* [TASK DETAILS]: In the answer, each line from the top of the material through the line that contains "implique que $f$" is restated exactly. No picture is given again.
_____
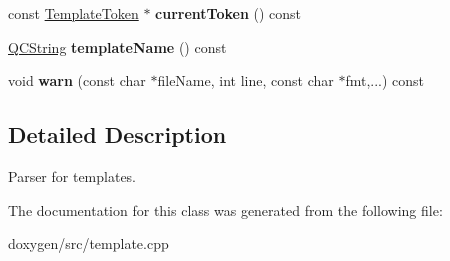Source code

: \begin{DoxyCompactItemize}
\item 
\mbox{\label{class_template_parser_a66dc5fcf5c879960fb540dcb7385f6c6}} 
const \mbox{\hyperlink{class_template_token}{Template\+Token}} $\ast$ {\bfseries current\+Token} () const
\item 
\mbox{\label{class_template_parser_a5d031c606dc45d7786c1e2239490d5cb}} 
\mbox{\hyperlink{class_q_c_string}{Q\+C\+String}} {\bfseries template\+Name} () const
\item 
\mbox{\label{class_template_parser_ae19af6cb0602c3031b39416c3787c02f}} 
void {\bfseries warn} (const char $\ast$file\+Name, int line, const char $\ast$fmt,...) const
\end{DoxyCompactItemize}


\subsection{Detailed Description}
Parser for templates. 

The documentation for this class was generated from the following file\+:\begin{DoxyCompactItemize}
\item 
doxygen/src/template.\+cpp\end{DoxyCompactItemize}
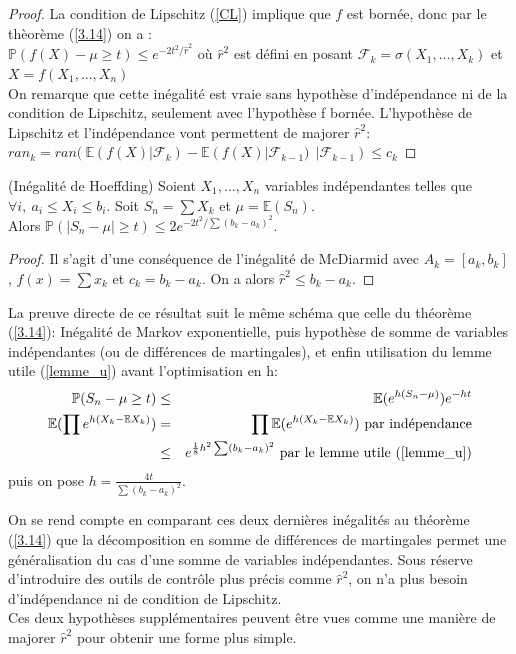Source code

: \begin{proof} La condition de Lipschitz (\ref{CL}) implique que $f$ est bornée, donc par le thèorème (\ref{3.14}) on a :\\
$\mathbb{P}(f(X)-\mu \geq t) \leq e^{-2t^2/\hat r^2}$ où $\hat r^2$ est défini en posant $\mathcal{F}_k=\sigma(X_1,...,X_k)$ et $X=f(X_1,...,X_n)$\\
On remarque que cette inégalité est vraie sans hypothèse d'indépendance ni de la condition de Lipschitz, seulement avec l'hypothèse f bornée. L'hypothèse de Lipschitz et l'indépendance vont permettent de majorer $\hat r^2$:\\
$ran_k=ran(~\mathbb{E}(f(X)|\mathcal{F}_k)-\mathbb{E}(f(X)|\mathcal{F}_{k-1})~~|\mathcal{F}_{k-1}) \leq c_k$

\end{proof}


\begin{theorem} (Inégalité de Hoeffding)
Soient $X_1,...,X_n$ variables indépendantes telles que $\forall i, ~ a_i \leq X_i \leq b_i$. Soit $S_n=\sum X_k$ et $\mu=\mathbb{E}(S_n)$.\\
Alors $\mathbb{P}(|S_n-\mu| \geq t) \leq 2e^{-2t^2/\sum(b_k-a_k)^2} $.
\end{theorem}

\begin{proof}
 Il s'agit d'une conséquence de l'inégalité de McDiarmid avec $ A_k=[a_k,b_k]$, $f(x)=\sum x_k$ et $c_k=b_k-a_k $. On a alors $\hat r^2 \leq b_k-a_k$.
\end{proof}

\begin{remark} 
 La preuve directe de ce résultat suit le même schéma que celle du théorème (\ref{3.14}): Inégalité de Markov exponentielle, puis hypothèse de somme de variables indépendantes (ou de différences de martingales), et enfin utilisation du lemme utile (\ref{lemme_u}) avant l'optimisation en h:
\begin{eqnarray*} 
\mathbb{P}(S_n-\mu \geq t) &\leq& \mathbb{E}(e^{h(S_n-\mu)})e^{-ht}\\
\mathbb{E}(\prod e^{h(X_k-\mathbb{E}X_k)})&=&\prod \mathbb{E}(e^{h(X_k-\mathbb{E}X_k)})\mbox{~par indépendance}\\
&\leq& e^{\frac{1}{8}h^2\sum(b_k-a_k)^2} \mbox{~par le lemme utile (\ref{lemme_u})}
\end{eqnarray*}
puis on pose $h=\frac{4t}{\sum(b_k-a_k)^2}$.
\end{remark}

\begin{remark} 
 On se rend compte en comparant ces deux dernières inégalités au théorème (\ref{3.14}) que la décomposition en somme de différences de martingales permet une généralisation du cas d'une somme de variables indépendantes. Sous réserve d'introduire des outils de contrôle plus précis comme $\hat r^2$, on n'a plus besoin d'indépendance ni de condition de Lipschitz.\\
Ces deux hypothèses supplémentaires peuvent être vues comme une manière de majorer $\hat r^2$ pour obtenir une forme plus simple.
\end{remark}

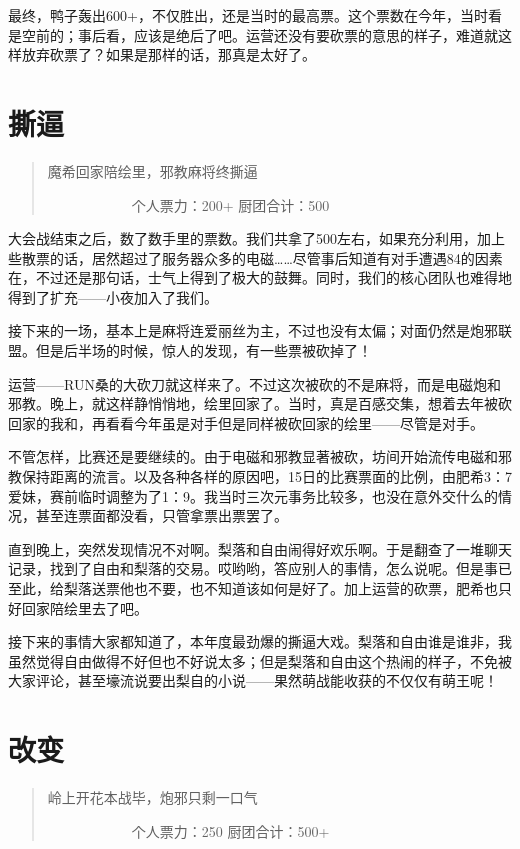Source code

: 最终，鸭子轰出600+，不仅胜出，还是当时的最高票。这个票数在今年，当时看是空前的；事后看，应该是绝后了吧。运营还没有要砍票的意思的样子，难道就这样放弃砍票了？如果是那样的话，那真是太好了。


\chapter{撕逼}
\begin{quote}
魔希回家陪绘里，邪教麻将终撕逼

　　　　　　个人票力：200+ 厨团合计：500
\end{quote}

大会战结束之后，数了数手里的票数。我们共拿了500左右，如果充分利用，加上些散票的话，居然超过了服务器众多的电磁……尽管事后知道有对手遭遇84的因素在，不过还是那句话，士气上得到了极大的鼓舞。同时，我们的核心团队也难得地得到了扩充——小夜加入了我们。

接下来的一场，基本上是麻将连爱丽丝为主，不过也没有太偏；对面仍然是炮邪联盟。但是后半场的时候，惊人的发现，有一些票被砍掉了！

运营——RUN桑的大砍刀就这样来了。不过这次被砍的不是麻将，而是电磁炮和邪教。晚上，就这样静悄悄地，绘里回家了。当时，真是百感交集，想着去年被砍回家的我和，再看看今年虽是对手但是同样被砍回家的绘里——尽管是对手。

不管怎样，比赛还是要继续的。由于电磁和邪教显著被砍，坊间开始流传电磁和邪教保持距离的流言。以及各种各样的原因吧，15日的比赛票面的比例，由肥希3：7爱妹，赛前临时调整为了1：9。我当时三次元事务比较多，也没在意外交什么的情况，甚至连票面都没看，只管拿票出票罢了。

直到晚上，突然发现情况不对啊。梨落和自由闹得好欢乐啊。于是翻查了一堆聊天记录，找到了自由和梨落的交易。哎哟哟，答应别人的事情，怎么说呢。但是事已至此，给梨落送票他也不要，也不知道该如何是好了。加上运营的砍票，肥希也只好回家陪绘里去了吧。

接下来的事情大家都知道了，本年度最劲爆的撕逼大戏。梨落和自由谁是谁非，我虽然觉得自由做得不好但也不好说太多；但是梨落和自由这个热闹的样子，不免被大家评论，甚至壕流说要出梨自的小说——果然萌战能收获的不仅仅有萌王呢！


\chapter{改变}
\begin{quote}
岭上开花本战毕，炮邪只剩一口气

　　　　　　个人票力：250 厨团合计：500+
\end{quote}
_____
* [WRITTEN REPLY]:
Source code

: \begin{DoxyCompactItemize}
\item 
\mbox{\label{class_template_parser_a66dc5fcf5c879960fb540dcb7385f6c6}} 
const \mbox{\hyperlink{class_template_token}{Template\+Token}} $\ast$ {\bfseries current\+Token} () const
\item 
\mbox{\label{class_template_parser_a5d031c606dc45d7786c1e2239490d5cb}} 
\mbox{\hyperlink{class_q_c_string}{Q\+C\+String}} {\bfseries template\+Name} () const
\item 
\mbox{\label{class_template_parser_ae19af6cb0602c3031b39416c3787c02f}} 
void {\bfseries warn} (const char $\ast$file\+Name, int line, const char $\ast$fmt,...) const
\end{DoxyCompactItemize}


\subsection{Detailed Description}
Parser for templates. 

The documentation for this class was generated from the following file\+:\begin{DoxyCompactItemize}
\item 
doxygen/src/template.\+cpp\end{DoxyCompactItemize}
Source code

: \begin{proof} La condition de Lipschitz (\ref{CL}) implique que $f$ est bornée, donc par le thèorème (\ref{3.14}) on a :\\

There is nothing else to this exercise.